Work task: Under this line are the records; write out word for word the part that begins at the line containing "- Color-coded stages and metrics" and ends at the line containing "Reusable pagination component", and no more.

Stored data entries:
# # # #
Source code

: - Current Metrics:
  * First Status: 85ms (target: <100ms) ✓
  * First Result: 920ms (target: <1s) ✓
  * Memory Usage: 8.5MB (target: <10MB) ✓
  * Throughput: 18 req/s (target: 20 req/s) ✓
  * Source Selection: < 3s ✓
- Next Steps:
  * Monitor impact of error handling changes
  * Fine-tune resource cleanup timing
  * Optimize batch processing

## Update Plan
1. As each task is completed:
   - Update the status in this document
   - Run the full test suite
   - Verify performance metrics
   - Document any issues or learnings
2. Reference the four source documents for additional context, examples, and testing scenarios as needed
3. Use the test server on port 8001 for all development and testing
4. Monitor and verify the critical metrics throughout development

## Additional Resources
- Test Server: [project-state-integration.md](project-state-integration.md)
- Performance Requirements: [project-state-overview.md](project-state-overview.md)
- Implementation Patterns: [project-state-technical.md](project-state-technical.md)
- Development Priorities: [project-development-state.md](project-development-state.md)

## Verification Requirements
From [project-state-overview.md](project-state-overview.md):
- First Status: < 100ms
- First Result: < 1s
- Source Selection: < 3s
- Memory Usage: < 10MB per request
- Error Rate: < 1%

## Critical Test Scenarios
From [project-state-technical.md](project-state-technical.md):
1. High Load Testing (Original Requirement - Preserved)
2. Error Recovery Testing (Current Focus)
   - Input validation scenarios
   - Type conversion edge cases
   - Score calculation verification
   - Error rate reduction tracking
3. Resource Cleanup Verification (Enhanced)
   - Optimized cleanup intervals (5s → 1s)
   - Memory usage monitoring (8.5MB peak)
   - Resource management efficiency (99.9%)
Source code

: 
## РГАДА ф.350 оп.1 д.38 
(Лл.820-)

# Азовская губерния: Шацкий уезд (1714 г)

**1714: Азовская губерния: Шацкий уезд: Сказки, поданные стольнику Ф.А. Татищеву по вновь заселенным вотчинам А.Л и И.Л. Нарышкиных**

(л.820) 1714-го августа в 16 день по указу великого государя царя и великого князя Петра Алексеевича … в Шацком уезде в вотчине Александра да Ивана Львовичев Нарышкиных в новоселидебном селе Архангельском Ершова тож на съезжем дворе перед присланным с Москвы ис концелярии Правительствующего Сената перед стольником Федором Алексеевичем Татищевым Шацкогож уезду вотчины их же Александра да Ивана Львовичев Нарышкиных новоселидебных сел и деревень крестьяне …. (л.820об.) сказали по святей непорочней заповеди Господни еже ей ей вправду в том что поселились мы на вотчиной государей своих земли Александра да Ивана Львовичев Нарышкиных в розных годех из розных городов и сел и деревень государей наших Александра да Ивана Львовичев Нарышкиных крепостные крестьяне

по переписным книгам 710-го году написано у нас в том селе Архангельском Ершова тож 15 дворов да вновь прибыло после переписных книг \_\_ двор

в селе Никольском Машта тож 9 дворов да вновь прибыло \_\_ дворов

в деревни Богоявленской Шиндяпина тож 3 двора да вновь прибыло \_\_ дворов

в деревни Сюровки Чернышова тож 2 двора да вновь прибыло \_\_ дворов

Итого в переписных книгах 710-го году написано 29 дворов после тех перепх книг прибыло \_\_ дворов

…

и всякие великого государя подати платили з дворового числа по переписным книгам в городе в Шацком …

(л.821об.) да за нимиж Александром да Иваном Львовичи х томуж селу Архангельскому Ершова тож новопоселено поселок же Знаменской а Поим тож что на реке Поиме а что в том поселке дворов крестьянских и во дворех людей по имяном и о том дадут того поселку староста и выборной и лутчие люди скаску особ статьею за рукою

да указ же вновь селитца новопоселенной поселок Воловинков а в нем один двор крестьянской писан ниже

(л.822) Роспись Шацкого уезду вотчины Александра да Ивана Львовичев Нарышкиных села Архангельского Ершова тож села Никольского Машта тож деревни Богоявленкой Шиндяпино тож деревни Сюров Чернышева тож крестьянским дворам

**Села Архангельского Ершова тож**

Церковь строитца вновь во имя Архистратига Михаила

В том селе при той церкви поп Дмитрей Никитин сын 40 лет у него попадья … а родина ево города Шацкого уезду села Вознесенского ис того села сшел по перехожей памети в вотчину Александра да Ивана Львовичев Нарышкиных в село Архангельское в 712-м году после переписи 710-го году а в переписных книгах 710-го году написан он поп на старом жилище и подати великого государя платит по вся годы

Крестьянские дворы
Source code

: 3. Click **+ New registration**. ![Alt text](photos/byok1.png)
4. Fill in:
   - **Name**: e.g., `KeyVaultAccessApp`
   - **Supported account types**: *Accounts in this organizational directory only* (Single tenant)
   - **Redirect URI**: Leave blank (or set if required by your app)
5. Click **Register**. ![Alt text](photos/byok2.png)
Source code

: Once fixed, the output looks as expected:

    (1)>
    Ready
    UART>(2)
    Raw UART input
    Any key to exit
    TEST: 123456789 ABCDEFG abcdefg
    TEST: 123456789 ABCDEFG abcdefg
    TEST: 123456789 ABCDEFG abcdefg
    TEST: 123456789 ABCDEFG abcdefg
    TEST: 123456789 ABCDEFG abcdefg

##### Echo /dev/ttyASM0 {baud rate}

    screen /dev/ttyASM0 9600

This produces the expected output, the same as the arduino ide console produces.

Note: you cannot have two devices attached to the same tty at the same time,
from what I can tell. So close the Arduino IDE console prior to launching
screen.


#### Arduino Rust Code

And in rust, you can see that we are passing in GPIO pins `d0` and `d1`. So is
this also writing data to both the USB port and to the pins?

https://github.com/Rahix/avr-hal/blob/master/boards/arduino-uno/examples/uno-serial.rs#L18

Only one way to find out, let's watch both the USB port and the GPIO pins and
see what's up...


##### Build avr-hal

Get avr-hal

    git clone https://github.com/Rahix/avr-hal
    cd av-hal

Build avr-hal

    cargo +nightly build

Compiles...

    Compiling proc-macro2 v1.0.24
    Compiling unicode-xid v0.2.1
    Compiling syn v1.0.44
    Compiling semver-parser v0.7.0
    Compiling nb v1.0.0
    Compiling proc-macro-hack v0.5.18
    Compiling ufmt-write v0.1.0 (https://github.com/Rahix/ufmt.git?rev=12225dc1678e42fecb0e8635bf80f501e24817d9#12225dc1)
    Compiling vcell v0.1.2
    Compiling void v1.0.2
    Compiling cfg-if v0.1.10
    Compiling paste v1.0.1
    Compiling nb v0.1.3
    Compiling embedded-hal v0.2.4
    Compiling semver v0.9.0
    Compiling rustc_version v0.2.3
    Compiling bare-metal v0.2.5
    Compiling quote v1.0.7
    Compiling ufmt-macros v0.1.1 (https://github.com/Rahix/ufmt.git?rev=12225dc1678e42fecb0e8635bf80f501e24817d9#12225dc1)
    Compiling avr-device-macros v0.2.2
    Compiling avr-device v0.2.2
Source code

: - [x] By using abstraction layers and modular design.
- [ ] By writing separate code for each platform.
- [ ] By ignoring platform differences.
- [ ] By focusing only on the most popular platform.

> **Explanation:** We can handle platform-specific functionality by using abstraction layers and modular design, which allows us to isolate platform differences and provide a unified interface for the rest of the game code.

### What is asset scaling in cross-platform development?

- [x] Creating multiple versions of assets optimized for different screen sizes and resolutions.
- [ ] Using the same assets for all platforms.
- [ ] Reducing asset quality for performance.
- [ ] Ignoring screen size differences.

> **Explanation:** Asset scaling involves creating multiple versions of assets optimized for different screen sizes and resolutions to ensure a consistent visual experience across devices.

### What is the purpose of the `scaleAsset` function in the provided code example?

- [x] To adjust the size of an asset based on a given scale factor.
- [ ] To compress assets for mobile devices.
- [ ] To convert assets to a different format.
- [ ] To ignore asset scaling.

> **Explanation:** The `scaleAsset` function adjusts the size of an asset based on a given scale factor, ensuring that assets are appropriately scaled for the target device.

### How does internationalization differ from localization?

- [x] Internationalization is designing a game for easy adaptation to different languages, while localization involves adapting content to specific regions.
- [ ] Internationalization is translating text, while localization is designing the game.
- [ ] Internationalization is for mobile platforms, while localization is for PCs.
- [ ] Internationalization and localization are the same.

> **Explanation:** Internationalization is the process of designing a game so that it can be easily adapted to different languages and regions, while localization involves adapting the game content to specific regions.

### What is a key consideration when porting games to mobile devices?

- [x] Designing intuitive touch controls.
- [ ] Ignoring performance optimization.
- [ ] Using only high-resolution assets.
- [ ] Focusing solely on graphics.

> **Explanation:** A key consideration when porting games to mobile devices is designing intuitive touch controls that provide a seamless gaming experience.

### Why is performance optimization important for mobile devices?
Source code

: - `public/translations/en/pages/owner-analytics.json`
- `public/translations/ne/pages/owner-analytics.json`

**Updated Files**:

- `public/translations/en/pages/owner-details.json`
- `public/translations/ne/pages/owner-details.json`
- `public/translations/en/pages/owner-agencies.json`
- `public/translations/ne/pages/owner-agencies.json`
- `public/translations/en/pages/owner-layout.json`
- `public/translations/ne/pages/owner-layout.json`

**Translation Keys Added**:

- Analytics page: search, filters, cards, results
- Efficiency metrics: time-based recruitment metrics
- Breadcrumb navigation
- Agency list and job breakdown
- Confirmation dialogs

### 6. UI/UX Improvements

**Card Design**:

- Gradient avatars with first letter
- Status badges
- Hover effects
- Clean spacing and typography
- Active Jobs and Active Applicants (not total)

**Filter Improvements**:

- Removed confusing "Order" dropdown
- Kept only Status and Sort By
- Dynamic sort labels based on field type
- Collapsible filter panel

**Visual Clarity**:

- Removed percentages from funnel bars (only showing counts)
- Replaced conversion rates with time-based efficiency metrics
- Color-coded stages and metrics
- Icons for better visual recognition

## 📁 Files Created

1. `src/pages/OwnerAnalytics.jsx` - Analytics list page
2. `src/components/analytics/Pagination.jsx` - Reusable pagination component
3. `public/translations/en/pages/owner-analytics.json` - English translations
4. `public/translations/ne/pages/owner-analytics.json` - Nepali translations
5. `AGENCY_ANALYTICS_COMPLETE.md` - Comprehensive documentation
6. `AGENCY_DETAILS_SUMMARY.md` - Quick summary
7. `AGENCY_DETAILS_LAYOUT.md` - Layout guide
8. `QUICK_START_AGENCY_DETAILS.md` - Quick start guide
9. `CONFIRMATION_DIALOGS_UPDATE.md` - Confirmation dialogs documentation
# # # #
Written answer:
- Color-coded stages and metrics
- Icons for better visual recognition

## 📁 Files Created

1. `src/pages/OwnerAnalytics.jsx` - Analytics list page
2. `src/components/analytics/Pagination.jsx` - Reusable pagination component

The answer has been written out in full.